View example on GitHub

In this example, we go through a Truss that serves Kokoro, a frontier text-to-speech model.

Set up imports

We import necessary libraries and enable Hugging Face file transfers. We also download the NLTK tokenizer data.

model/model.py
import logging
import os

os.environ["HF_HUB_ENABLE_HF_TRANSFER"] = "1"
import base64
import io
import sys
import time

import nltk
import numpy as np
import scipy.io.wavfile as wav
import torch
from huggingface_hub import snapshot_download
from nltk.tokenize import sent_tokenize

from models import build_model
from kokoro import generate

logger = logging.getLogger(__name__)

nltk.download("punkt")

Downloading model weights

We need to prepare model weights by doing the following:

  • Create a directory for the model data
  • Download the Kokoro model from Hugging Face into the created model data directory
  • Add the model data directory to the system path
model/model.py
# Ensure data directory exists
os.makedirs("/app/data/Kokoro-82M", exist_ok=True)

# Download model
snapshot_download(
    repo_id="hexgrad/Kokoro-82M",
    repo_type="model",
    revision="c97b7bbc3e60f447383c79b2f94fee861ff156ac",
    local_dir="/app/data/Kokoro-82M",
    ignore_patterns=["*.onnx", "kokoro-v0_19.pth", "demo/"],
    max_workers=8,
)

# Add data_dir to the system path
sys.path.append("/app/data/Kokoro-82M")

Define the Model class and load function

In the load function of the Truss, we download and set up the model. This load function handles setting up the device, loading the model weights, and loading the default voice. We also define the available voices.

model/model.py
class Model:
    def __init__(self, **kwargs):
        self._data_dir = kwargs["data_dir"]
        self.model = None
        self.device = None
        self.default_voice = None
        self.voices = None
        return

    def load(self):
        logger.info("Starting setup...")

- **Dataset records**
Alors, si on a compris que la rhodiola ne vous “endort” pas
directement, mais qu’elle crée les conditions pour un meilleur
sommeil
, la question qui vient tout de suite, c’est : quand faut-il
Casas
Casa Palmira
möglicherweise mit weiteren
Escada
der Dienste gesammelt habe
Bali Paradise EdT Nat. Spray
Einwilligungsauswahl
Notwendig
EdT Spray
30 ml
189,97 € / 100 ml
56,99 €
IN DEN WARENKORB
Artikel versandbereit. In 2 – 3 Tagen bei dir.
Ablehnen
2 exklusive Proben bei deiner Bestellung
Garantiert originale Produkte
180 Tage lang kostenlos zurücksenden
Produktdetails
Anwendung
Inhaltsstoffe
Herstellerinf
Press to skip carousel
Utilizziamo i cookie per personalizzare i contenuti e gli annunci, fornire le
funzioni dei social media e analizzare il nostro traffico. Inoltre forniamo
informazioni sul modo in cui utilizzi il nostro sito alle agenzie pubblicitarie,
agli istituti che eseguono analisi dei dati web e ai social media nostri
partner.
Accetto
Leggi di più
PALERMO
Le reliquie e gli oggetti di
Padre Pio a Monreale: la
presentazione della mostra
...
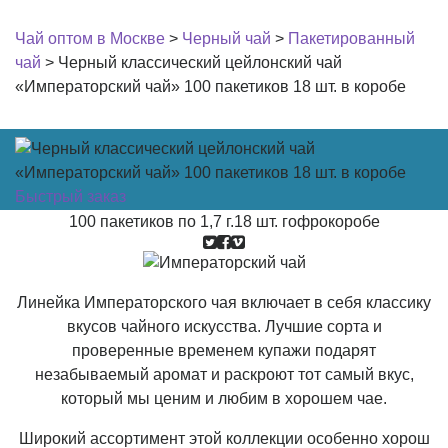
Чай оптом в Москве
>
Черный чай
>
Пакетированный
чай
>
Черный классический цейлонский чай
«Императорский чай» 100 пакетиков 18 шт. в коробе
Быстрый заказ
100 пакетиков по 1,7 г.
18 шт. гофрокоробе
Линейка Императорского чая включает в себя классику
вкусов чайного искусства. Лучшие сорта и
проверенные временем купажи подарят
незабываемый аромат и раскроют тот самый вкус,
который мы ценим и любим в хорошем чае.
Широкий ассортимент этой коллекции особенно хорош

- **Problem description**
Copy the Kokoro text-to-speech Truss page word for word, from start to finish.

- **Result of the task**
View example on GitHub

In this example, we go through a Truss that serves Kokoro, a frontier text-to-speech model.

Set up imports

We import necessary libraries and enable Hugging Face file transfers. We also download the NLTK tokenizer data.

model/model.py
import logging
import os

os.environ["HF_HUB_ENABLE_HF_TRANSFER"] = "1"
import base64
import io
import sys
import time

import nltk
import numpy as np
import scipy.io.wavfile as wav
import torch
from huggingface_hub import snapshot_download
from nltk.tokenize import sent_tokenize

from models import build_model
from kokoro import generate

logger = logging.getLogger(__name__)

nltk.download("punkt")

Downloading model weights

We need to prepare model weights by doing the following:

  • Create a directory for the model data
  • Download the Kokoro model from Hugging Face into the created model data directory
  • Add the model data directory to the system path
model/model.py
# Ensure data directory exists
os.makedirs("/app/data/Kokoro-82M", exist_ok=True)

# Download model
snapshot_download(
    repo_id="hexgrad/Kokoro-82M",
    repo_type="model",
    revision="c97b7bbc3e60f447383c79b2f94fee861ff156ac",
    local_dir="/app/data/Kokoro-82M",
    ignore_patterns=["*.onnx", "kokoro-v0_19.pth", "demo/"],
    max_workers=8,
)

# Add data_dir to the system path
sys.path.append("/app/data/Kokoro-82M")

Define the Model class and load function

In the load function of the Truss, we download and set up the model. This load function handles setting up the device, loading the model weights, and loading the default voice. We also define the available voices.

model/model.py
class Model:
    def __init__(self, **kwargs):
        self._data_dir = kwargs["data_dir"]
        self.model = None
        self.device = None
        self.default_voice = None
        self.voices = None
        return

    def load(self):
        logger.info("Starting setup...")